Pine Valley Farm is a nature-lover’s dream. Trails that loop through the property, old logging roads, dense woodland, varied waterways, wetlands, native grasses and wildflowers, birds, and wildlife.


A series of trails maintained by members loops throughout the property. These trails are ideal for hikers, bird and other wildlife watchers, and for the many members and friends who fish and hunt throughout the year.


The trails and roads wind through a diverse woodland, comprised of different forest types. Trees growing on the property include aspen, jack pine, red and white pine, tamarack, balsam fir, white spruce, red maple, basswood, white birch, red and white oak, black ash, and elm. A rich understory of small trees, shrubs, and plants include hazel, ironwood, musclewood, wild sarsaparilla, large-leaved aster, Canadian mayflower, and a banquet of ferns—lady fern, bracken, maidenhair, and grape fern.


Running through the property is a rich mix of waterways, the original draw for the fly fishing enthusiasts who bought land and built homes in Pine Valley. While the passion for fly fishing is still very much alive among Pine Valley members, the lakes and streams offer endless riches for others, whether they’re swimming in the Confluence (the designated swimming hole where the Clam River and Sand Creek come together), hiking, wading, or sitting on a porch or behind a window enjoying the view. These waterways include the Clam River, several streams—Sand Creek and Spring Brook—and numerous lakes—Bog Lake, Little Spencer Lake, and Duck Lake.


Bog Lake is a small, picturesque lake rimmed by a floating tamarack bog replete with wet forest species such as cranberries, Solomons-seal, Labrador tea, bog laurel, bog rosemary, wild calla, and an abundant mix of sphagnum mosses.

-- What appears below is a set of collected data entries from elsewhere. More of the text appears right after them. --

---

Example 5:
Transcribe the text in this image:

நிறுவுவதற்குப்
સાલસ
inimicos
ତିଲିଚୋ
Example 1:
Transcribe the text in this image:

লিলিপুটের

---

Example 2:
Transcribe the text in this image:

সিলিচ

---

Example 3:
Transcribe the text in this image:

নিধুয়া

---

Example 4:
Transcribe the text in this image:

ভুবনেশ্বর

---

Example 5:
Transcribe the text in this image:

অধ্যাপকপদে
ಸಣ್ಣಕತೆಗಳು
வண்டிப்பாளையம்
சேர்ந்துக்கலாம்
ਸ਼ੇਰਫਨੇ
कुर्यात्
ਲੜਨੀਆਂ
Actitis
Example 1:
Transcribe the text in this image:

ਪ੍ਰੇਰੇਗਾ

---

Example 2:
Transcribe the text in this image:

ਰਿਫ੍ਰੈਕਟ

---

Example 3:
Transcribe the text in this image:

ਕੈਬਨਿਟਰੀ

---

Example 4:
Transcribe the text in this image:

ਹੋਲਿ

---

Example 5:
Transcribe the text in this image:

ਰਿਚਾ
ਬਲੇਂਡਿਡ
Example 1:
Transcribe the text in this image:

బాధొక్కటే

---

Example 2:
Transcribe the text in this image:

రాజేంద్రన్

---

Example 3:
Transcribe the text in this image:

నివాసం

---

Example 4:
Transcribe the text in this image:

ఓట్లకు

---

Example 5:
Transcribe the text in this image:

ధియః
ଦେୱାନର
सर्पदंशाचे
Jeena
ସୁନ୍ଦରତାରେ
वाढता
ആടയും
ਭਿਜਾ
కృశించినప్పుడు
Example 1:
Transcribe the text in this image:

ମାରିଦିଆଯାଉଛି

Members hiking at night have reported seeing legendary ghost lights, or will-o-the-wisps, winking over the bog.

Another beautiful spot on the property, Osprey Meadow, is the site of a former beaver pond where osprey once nested in the branches of trees deadened by rising water. As the beavers moved on, the water receded, leaving a large, open sedge meadow.

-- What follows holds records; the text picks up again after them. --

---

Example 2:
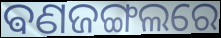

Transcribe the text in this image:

ଵଣଜଙ୍ଗଲରେ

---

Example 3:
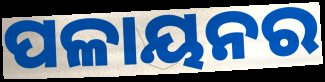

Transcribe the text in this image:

ପଳାୟନର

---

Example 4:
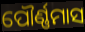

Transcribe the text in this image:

ପୌର୍ଣ୍ଣମାସ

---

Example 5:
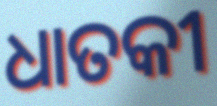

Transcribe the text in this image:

ଧାତକୀ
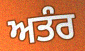
ਅਤੰਰ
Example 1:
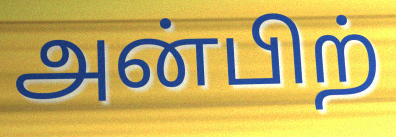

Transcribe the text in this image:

அன்பிற்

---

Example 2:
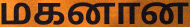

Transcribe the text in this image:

மகனான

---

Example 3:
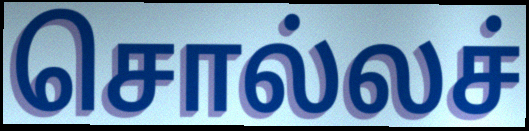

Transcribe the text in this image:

சொல்லச்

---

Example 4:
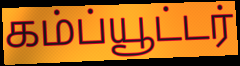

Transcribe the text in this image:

கம்ப்யூட்டர்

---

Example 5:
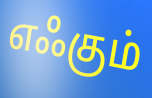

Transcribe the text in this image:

எஃகும்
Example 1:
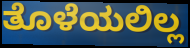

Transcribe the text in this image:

ತೊಳೆಯಲಿಲ್ಲ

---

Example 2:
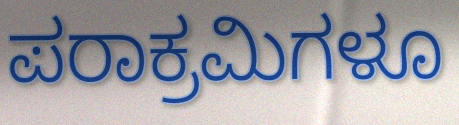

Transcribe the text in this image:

ಪರಾಕ್ರಮಿಗಳೂ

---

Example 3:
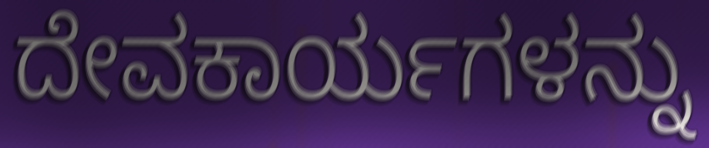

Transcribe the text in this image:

ದೇವಕಾರ್ಯಗಳನ್ನು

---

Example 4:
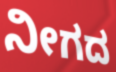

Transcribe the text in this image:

ನೀಗದ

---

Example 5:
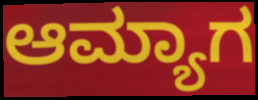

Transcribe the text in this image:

ಆಮ್ಯಾಗ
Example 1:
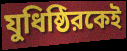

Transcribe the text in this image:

যুধিষ্ঠিরকেই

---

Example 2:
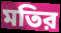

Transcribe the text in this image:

মতির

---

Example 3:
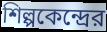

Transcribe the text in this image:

শিল্পকেন্দ্রের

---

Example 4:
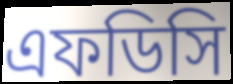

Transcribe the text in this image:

এফডিসি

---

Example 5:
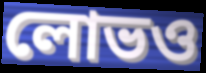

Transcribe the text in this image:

লোভও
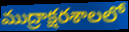
ముద్రాక్షరశాలలో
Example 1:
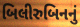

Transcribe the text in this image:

બિલીરુબિનનું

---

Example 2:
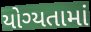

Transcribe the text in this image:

યોગ્યતામાં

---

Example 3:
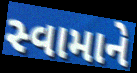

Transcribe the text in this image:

સ્વામાને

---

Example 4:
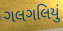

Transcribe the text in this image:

ગલગલિયું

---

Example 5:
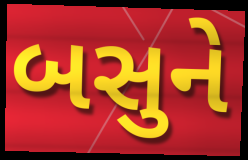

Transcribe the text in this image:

બસુને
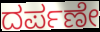
ದರ್ಪಣೇ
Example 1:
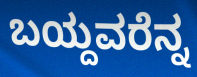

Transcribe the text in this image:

ಬಯ್ದವರೆನ್ನ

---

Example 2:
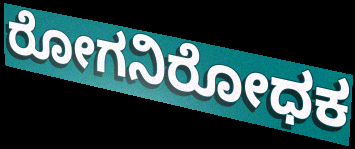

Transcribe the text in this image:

ರೋಗನಿರೋಧಕ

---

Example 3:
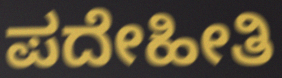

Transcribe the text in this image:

Native wildflowers and grasses abound in the fields, prairies, individual cabin grounds, woods, and along the many trails that criss-cross the property.  

Among the dozens of wildflower species you’ll find at Pine Valley are the following:  anemones, asters, bellflower, bergamot, black-eyed Susan, buttercup, butterfly weed, cinquefoils, columbine, coneflowers, cow parslip, fireweed, forget-me-not, wild geranium, golden alexander, goldenrods, Indian-pipe, ironweed, Jacob’s-ladder, Jack-in-the-pulpit, Joe-Pye-weed, Lady’s slippers, wild lupine, marsh-marigold, meadow-rue, milkweeds, ox-eyed daisy, phlox, pitcher-plant, skunk cabbage, spider-wort, starflower, sunflower, tick-trefoils, trillium, wild ginger, wintergreen, wood-lily, and yarrow. Then there are the grasses: big and little bluestem, side-oats grama, buffalo grass, Indian grass, and switchgrass.

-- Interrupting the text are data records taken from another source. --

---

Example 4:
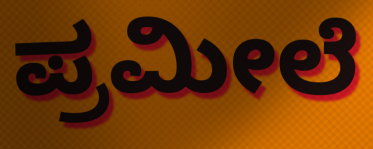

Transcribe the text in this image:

ಪ್ರಮೀಲೆ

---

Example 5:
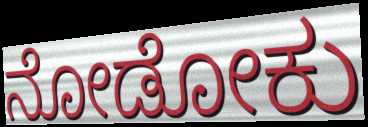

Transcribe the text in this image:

ನೋಡೋಕು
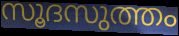
സൂദസുത്തം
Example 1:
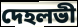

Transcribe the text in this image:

দেহলভী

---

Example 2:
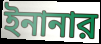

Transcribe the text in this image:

ইনানার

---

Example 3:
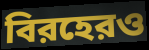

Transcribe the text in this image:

বিরহেরও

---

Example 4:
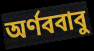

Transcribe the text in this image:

অর্ণববাবু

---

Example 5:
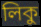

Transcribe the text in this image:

লিকু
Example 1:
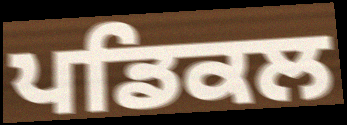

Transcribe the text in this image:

ਪਡਿਕਲ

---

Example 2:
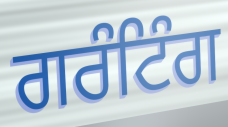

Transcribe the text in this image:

ਗਰੰਟਿੰਗ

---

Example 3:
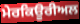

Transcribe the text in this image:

ਮੇਰਕਿਊਰੀਅਲ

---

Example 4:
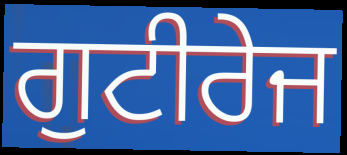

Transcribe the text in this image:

ਗੁਟੀਰੇਜ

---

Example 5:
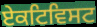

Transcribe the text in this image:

ਏਕਟਿਵਿਸਟ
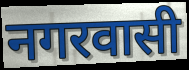
नगरवासी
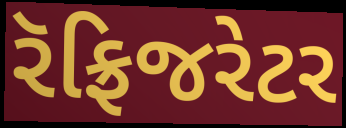
રૅફ્રિજરેટર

Pine Valley is a bird-lovers paradise. The dozens of species seen and heard by members include the following:  red tanager, alder flycatcher, peewee flycatcher, least flycatcher, blue-gray gnatcatcher, common yellow throat, eastern kingbird, song sparrow, white-throated sparrow, cedar waxwing, saw-whet owl, American redstart, red-eyed vireo, broad-winged haw, red-shouldered hawk, ovenbird, chestnut-sided warbler, black-and-white warbler, Nashville warbler, pine warbler, yellow-bellied sapsucker, indigo bunting, gray catbird, pewee flycatcher, American robin, veery, northern flicker, black-capped chickadee, goldfinch, blue jay, wood thrush.


Wildlife seen, heard, or photographed include otter, bear, white-tailed deer, red squirrel, leopard frog, green frog, red fox, raccoons, porcupine, bobcat, wolf, fisher, owls, turtles.